Wednesday, July 14, 2010

Senate Reform for the Global Economy: part 2

The Many

“The fabric of American empire ought to rest on the solid basis of THE CONSENT OF THE PEOPLE. The streams of national power ought to flow from that pure, original fountain of all legitimate authority.” –Alexander Hamilton, Federalist 22


Alexander Hamilton and James Madison designed America to be a democratic republic, featuring filtered (indirect) representation of the people’s authority and built in monitoring provisions called checks and balances used to prevent political degeneration. Moreover, both men talk of an ‘American Empire.’ The terminology is vague and seemingly conflicting and therefore raises questions about the nature and goals of our republic. Most basically, the United States of America is a democratic republic premised on liberal notions of individual liberty and natural rights, whose power is authorized by a covenant of the people. Thomas Paine explains that,

It is wholly characteristical of the purport, matter or object for which government ought to be instituted, and on which it is to be employed, Res-Publica, the public affairs, or the public good; or, literally translated, the public thing. It is a word of a good original, referring to what ought to be the character and business of government; and in this sense it is naturally opposed to the word monarchy, which has a base original signification. It means arbitrary power in an individual person; in the exercise of which, himself, and not the res-publica, is the object (Rights of Man 17).

Every government that does not act on the principle of a Republic, or in other words, that does not make the res-publica its whole and sole object, is not a good government. Republican government is no other than government established and conducted for the interest of the public, as well individually as collectively (Rights of Man 17).

Thus, the republic, created by the people, is intended to serve the interests of those people from both a personal and communal perspective. Every American knows, however, that republican government is not that simple. Famously, Madison discussed the problem of factions in Federalist 10, the most basic problem associated with republican governments. He identifies a faction as any “number of citizens, whether amounting to a majority or a minority of the whole, who are united and actuated by some common impulse of passion, or of interest, adverse to the rights of other citizens, or to the permanent and aggregate interests of the community” (Madison Fed 10). By definition, a dominant or ruling faction cannot be republican in nature, so long as the party offends individual liberties or communal interest (an expression of arbitrary power, usually done selfishly). To account for such factions, Madison offers “two methods of removing the causes of faction: the one, by destroying the liberty which is essential to its existence; the other, by giving to every citizen the same opinions, the same passions, and the same interests” (Madison Fed. 10). In other words, Madison believes that we can only control a faction’s negative effects, and this is best accomplished through checks and balances that monitor representative behavior. Moreover, he writes that,

It is essential to such a government, that it be derived from the great body of the society, not from an inconsiderable proportion, or a favored class of it; otherwise a handful of tyrannical nobles, exercising their oppressions by a delegation of their powers, might aspire to the rank of republicans, and claim for their government the honorable title of republic. It is sufficient for such a government, that the persons administering it be appointed, either directly or indirectly, by the people (Madison Fed. 39).

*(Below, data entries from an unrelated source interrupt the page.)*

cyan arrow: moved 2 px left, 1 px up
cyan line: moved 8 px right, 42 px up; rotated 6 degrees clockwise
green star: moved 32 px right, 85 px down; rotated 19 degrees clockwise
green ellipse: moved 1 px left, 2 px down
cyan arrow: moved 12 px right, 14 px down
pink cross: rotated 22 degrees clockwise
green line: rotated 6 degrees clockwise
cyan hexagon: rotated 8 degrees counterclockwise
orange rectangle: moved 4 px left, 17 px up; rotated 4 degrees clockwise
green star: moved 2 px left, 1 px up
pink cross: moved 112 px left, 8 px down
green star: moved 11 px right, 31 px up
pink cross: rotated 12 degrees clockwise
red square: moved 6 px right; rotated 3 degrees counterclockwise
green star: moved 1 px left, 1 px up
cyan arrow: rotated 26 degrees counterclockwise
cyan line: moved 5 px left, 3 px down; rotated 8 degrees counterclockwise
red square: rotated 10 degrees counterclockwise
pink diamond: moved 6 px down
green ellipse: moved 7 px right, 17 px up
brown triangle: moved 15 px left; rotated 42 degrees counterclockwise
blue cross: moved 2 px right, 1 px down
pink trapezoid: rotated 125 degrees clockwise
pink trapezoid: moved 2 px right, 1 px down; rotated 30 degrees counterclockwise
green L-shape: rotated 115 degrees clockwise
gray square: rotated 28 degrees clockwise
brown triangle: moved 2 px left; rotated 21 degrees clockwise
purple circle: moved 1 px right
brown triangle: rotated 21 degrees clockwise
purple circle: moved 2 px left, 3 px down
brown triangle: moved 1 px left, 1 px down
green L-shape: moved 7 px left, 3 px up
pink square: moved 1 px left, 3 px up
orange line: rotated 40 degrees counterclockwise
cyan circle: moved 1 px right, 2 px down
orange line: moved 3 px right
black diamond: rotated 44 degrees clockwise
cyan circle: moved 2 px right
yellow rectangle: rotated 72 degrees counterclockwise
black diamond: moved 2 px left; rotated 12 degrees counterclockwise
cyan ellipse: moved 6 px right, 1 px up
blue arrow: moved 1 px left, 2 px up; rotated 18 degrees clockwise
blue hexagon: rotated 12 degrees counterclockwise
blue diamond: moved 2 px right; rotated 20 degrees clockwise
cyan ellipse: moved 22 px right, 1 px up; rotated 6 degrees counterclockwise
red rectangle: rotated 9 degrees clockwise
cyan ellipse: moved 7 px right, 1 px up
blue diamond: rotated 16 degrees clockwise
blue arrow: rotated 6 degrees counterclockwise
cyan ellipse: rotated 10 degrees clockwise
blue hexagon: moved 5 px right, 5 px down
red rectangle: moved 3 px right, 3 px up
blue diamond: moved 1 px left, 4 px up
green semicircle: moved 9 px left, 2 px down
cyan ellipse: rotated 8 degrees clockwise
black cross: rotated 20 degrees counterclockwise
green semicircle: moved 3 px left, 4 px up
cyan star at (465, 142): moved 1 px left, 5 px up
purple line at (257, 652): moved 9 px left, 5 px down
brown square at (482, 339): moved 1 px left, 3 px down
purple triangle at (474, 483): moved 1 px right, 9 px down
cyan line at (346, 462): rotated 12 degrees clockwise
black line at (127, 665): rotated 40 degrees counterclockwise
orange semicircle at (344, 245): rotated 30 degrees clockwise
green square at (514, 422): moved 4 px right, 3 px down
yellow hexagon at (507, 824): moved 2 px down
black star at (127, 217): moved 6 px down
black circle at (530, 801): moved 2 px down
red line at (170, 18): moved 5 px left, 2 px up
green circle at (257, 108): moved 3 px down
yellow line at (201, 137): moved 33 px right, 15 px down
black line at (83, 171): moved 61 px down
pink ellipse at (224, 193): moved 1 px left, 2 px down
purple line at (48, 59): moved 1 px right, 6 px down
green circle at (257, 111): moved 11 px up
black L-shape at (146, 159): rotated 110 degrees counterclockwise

Correspondingly, Madison writes that because the otherwise “accumulation of all powers legislative, executive and judiciary in the same hands…may justly be pronounced the very definition of tyranny” the “legislative, executive and judiciary departments ought to be separate and distinct” (Madison Fed. 47). This implies that a government derived from one particular interest and a tyranny is one in the same; selfish interests are checked by providing those “who administer each department, [with] the necessary constitutional means, and personal motives, to resist encroachments of the others” (Madison Fed. 51). Theoretically, this enables the government first to “control the governed; and in the next place, obliges it to control itself;” this separation of powers is one of the most fundamental checks and balances upon which our Constitution and our liberties are contingent (Madison Fed. 51).